▸ WHAT IS NEEDED
Find the line with "2015-01-26: 75.7 -> 76.22" in the entries below, then reproduce it and every line after it down to and including the line with "Opava: 16 -> 12", exactly.

▸ RECORDS FOR PROCESSING
════════════════════
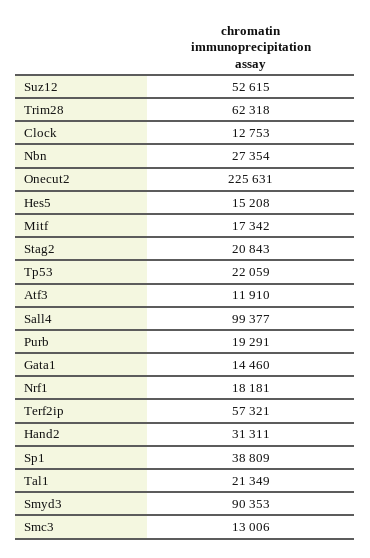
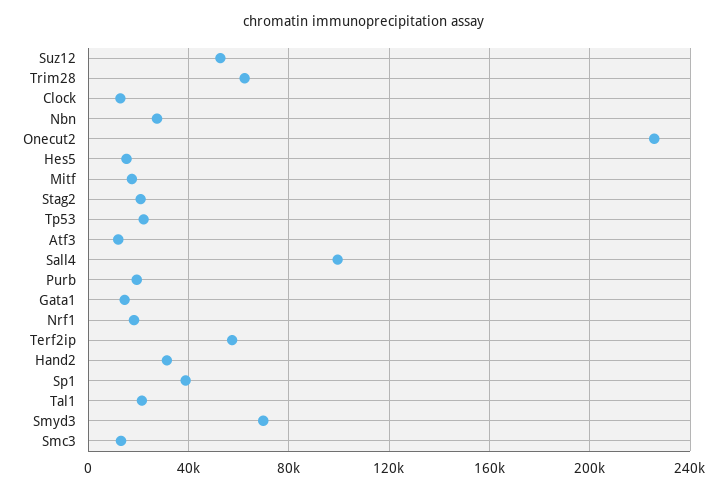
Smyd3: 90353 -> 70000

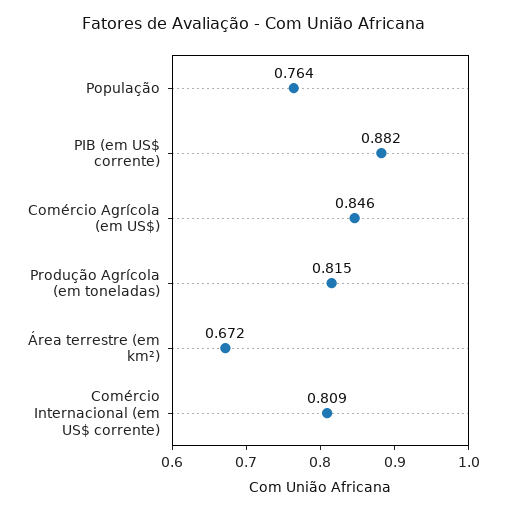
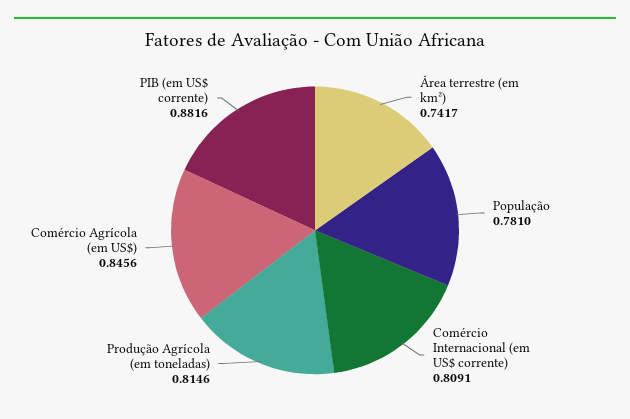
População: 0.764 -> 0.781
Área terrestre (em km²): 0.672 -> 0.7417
════════════════════
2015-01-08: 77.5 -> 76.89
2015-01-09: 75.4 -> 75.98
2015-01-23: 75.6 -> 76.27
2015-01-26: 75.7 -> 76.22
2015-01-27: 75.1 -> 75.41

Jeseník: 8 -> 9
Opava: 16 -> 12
════════════════════
▸ PROBLEM SOLUTION
2015-01-26: 75.7 -> 76.22
2015-01-27: 75.1 -> 75.41

Jeseník: 8 -> 9
Opava: 16 -> 12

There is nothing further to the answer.